Nel passato gli amministratori di Milano avevano frequenti contatti con la città di Barcellona, dove all’interno della città vari mercati all’ingrosso erano situati in posizioni centrali.  Con l’aumento della popolazione e la crescita della città si erano creati vari problemi ambientali, di  traffico e di dimensione dei mercati. Così, come mi ha ricordato una amica, hanno costruito fuori dal centro il Mercabarna, struttura che fa capo a una società per azioni fondata nel 1967, con  azionisti,  il comune di Barcellona, la Regione Catalana e la struttura statale Mercasa, che ha altri 23 centri nella Spagna.

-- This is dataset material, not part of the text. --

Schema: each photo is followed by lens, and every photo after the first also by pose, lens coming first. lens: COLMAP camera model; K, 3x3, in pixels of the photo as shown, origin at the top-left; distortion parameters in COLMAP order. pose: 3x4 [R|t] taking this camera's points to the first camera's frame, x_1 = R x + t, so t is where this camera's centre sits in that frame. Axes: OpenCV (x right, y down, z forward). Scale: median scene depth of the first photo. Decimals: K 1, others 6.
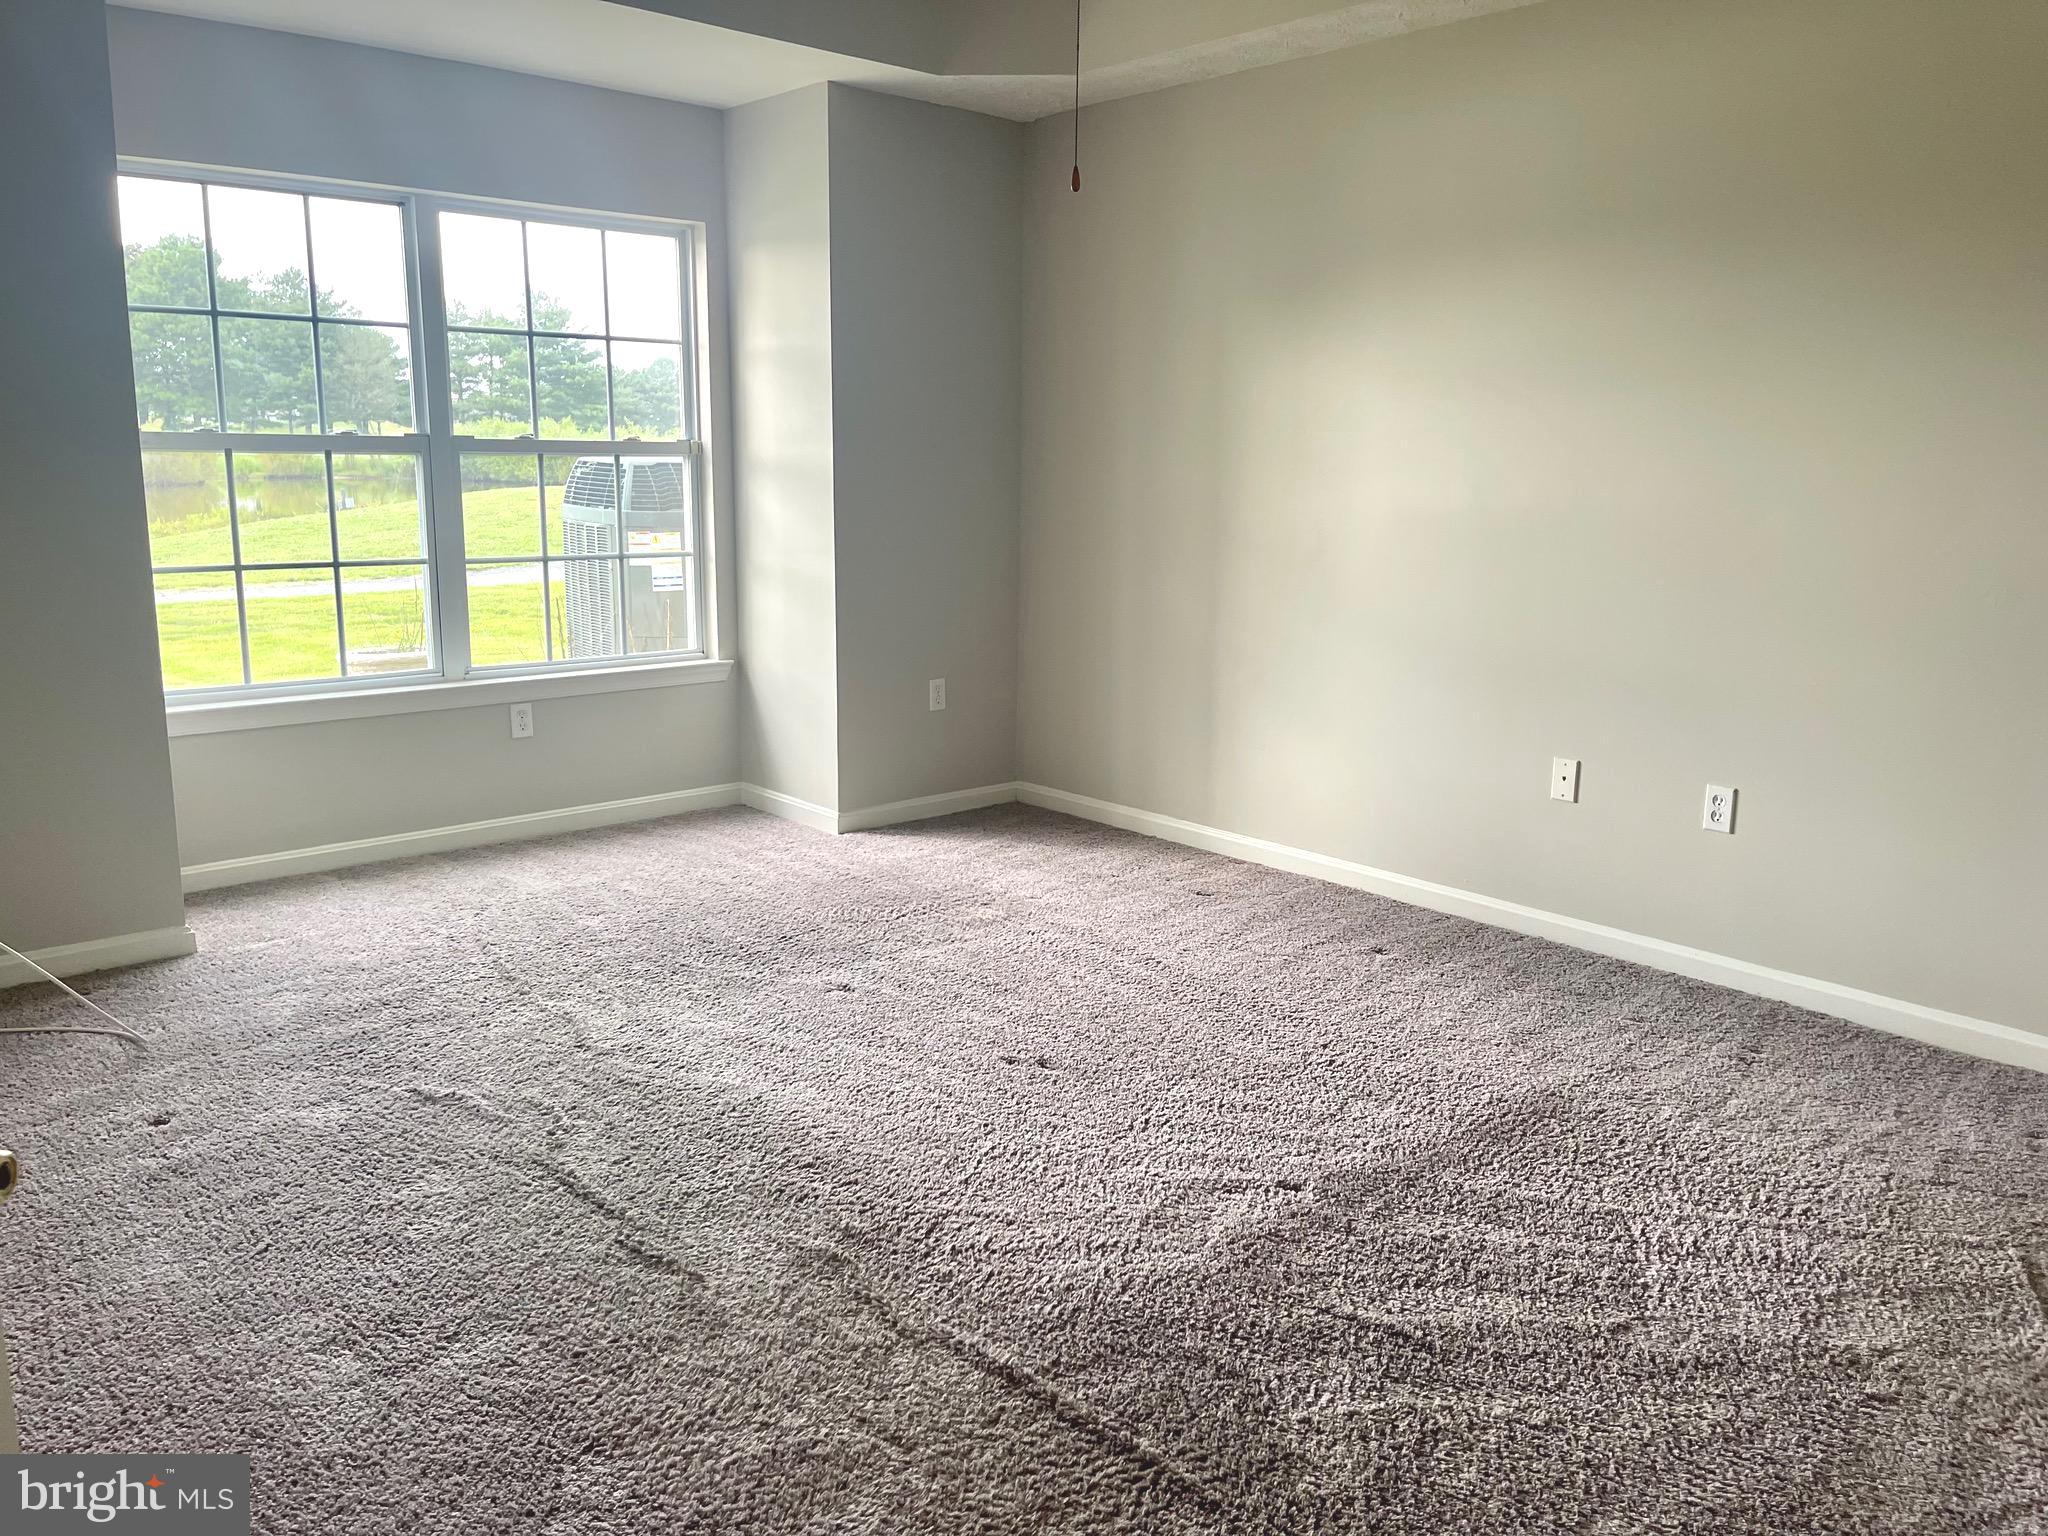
lens RADIAL K [[1537.1, 0, 1032.4], [0, 1537.1, 772.6], [0, 0, 1]] dist [0.070599, -0.093893]
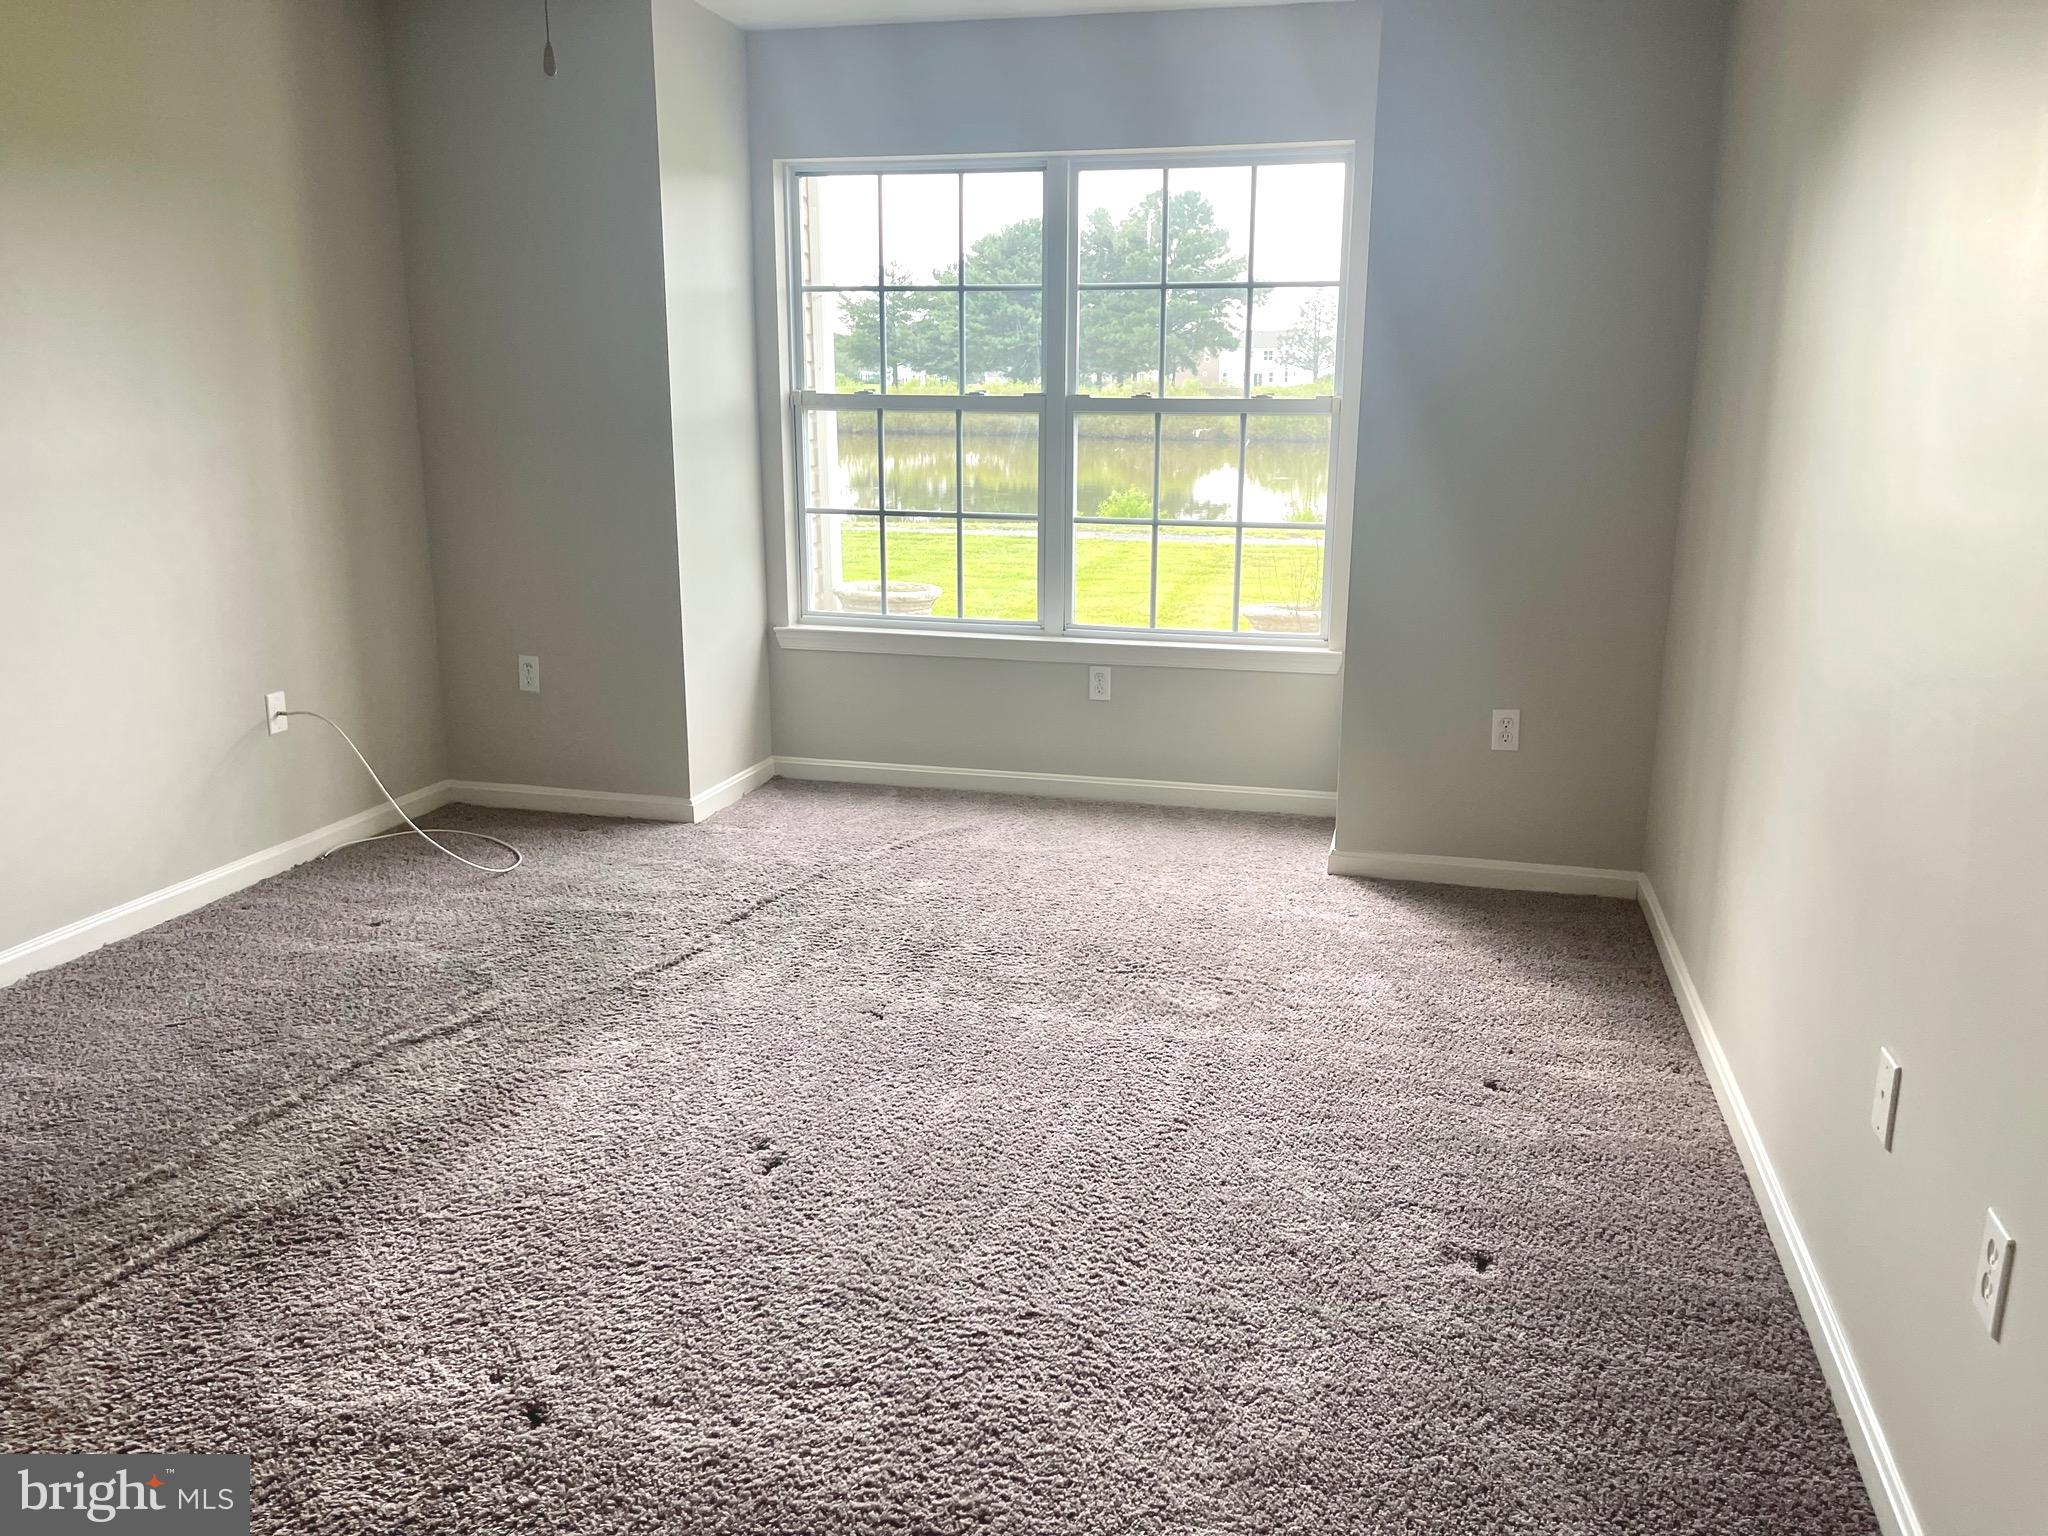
lens RADIAL K [[1537.1, 0, 1035.9], [0, 1537.1, 750.1], [0, 0, 1]] dist [0.070599, -0.093893]
pose [[0.562151, 0.179117, -0.807405, 0.480949], [-0.169993, 0.980445, 0.099148, -0.087766], [0.809375, 0.081517, 0.581607, 0.425073]]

I mercati sono stati messi dunque vicini ai  raccordi autostradali, a due chilometri dall’aeroporto e dal porto , e a dodici chilometri da Plaza de Catalunya, e Marcabarna è diventato uno dei principali centri europei di distribuzione di prodotti freschi.

Gli edifici in centro di Barcellona, allora occupati dai mercati, oggi sono utilizzati per importanti strutture sociali, culturali e ricreative.

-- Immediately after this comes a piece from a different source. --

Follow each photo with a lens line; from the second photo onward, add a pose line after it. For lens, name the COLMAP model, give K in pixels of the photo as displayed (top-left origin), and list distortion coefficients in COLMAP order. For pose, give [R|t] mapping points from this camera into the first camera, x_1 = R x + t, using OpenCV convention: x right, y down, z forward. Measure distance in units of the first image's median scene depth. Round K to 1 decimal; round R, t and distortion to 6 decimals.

E pensate che bello sarebbe se il Comune di Milano, la Giunta regionale e il Ministero dell’Agricoltura, della sovranità alimentare e della pesca, insieme con il Consiglio metropolitano, realizzassero il progetto di un super centro nell’area metropolitana milanese, fuori dal centro della città.

E pensate se, nel contempo,  si facesse una vera politica ambientale nel contempo, creando con i  settecentomila metri quadri dell’attuale Ortomercato un grande parco botanico, utilizzando le strutture liberty esistenti.  E in un progetto simile ci sarebbero stati bene anche le aree e i manufatti dell’ex Macello.

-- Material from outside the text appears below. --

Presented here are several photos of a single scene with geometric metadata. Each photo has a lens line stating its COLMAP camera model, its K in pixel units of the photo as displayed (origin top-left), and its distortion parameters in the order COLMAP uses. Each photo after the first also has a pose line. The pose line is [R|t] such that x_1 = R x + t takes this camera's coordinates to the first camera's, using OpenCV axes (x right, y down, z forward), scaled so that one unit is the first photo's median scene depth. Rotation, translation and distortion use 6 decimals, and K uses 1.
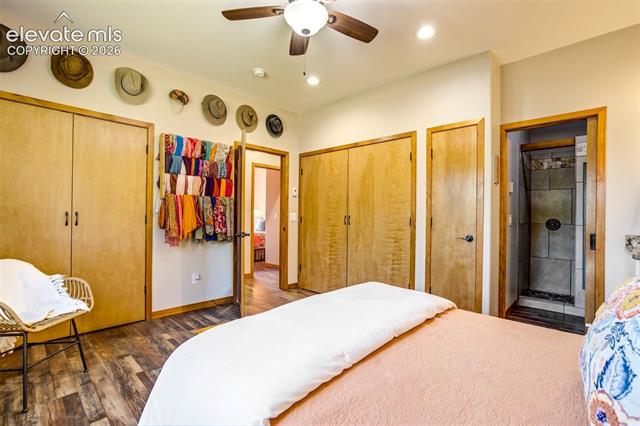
lens RADIAL K [[296.5, 0, 322.4], [0, 296.5, 213.2], [0, 0, 1]] dist [-0.038457, 0.019282]
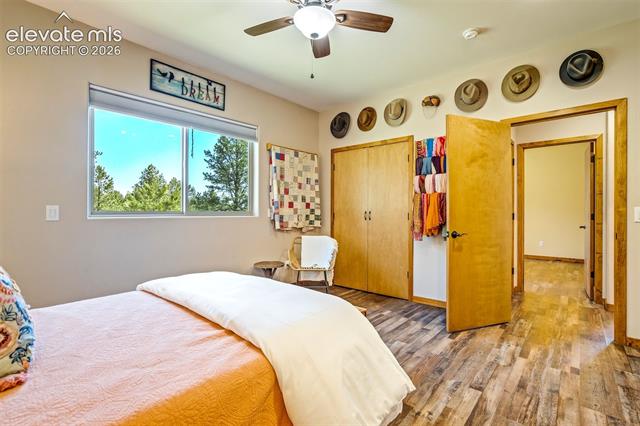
lens RADIAL K [[296.5, 0, 322.4], [0, 296.5, 213.2], [0, 0, 1]] dist [-0.038457, 0.019282]
pose [[0.039277, -0.008914, -0.999189, 0.591500], [0.006456, 0.999942, -0.008667, 0.015034], [0.999208, -0.006110, 0.039332, 0.596283]]
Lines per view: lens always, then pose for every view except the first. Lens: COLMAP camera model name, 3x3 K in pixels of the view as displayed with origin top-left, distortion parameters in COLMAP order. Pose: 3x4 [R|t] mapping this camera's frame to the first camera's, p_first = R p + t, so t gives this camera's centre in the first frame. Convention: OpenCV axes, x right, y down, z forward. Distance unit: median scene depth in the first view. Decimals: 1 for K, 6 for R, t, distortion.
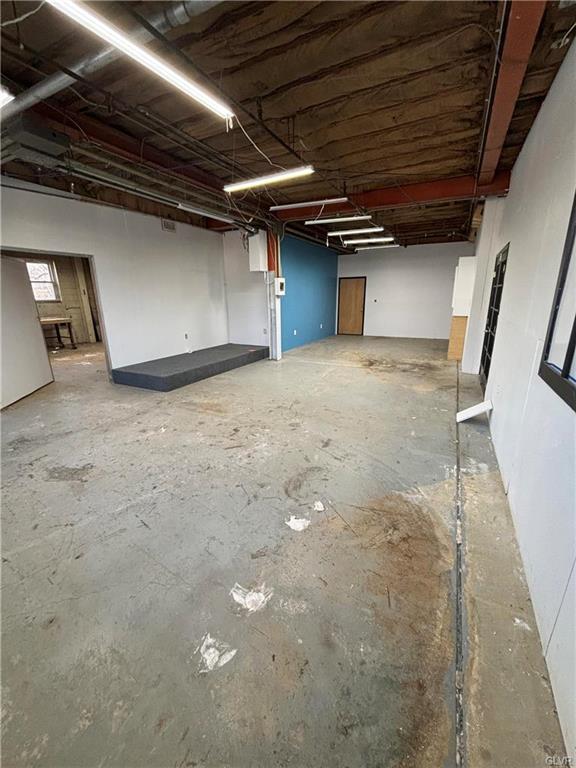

Perché a Milano manca un parco botanico vero, ma soprattutto mancano le idee, sostituite dalla  cupidigia del mattone.

“La colpa, caro Bruto, non è nelle nostre stelle, ma in noi stessi” “Buona notte, e buona fortuna”

Luigi Corbani

(Pubblicato su “Arcipelago Milano” il 31 maggio 2023)

1 thought on “300 (trecento) milioni per inquinare il centro della città”

  1. Monica Flavia Passoni ha detto:
    Maggio 31, 2023 alle 7:53 pm

    Non so più cosa dire! Ovunque si trovano solo affari sporchi!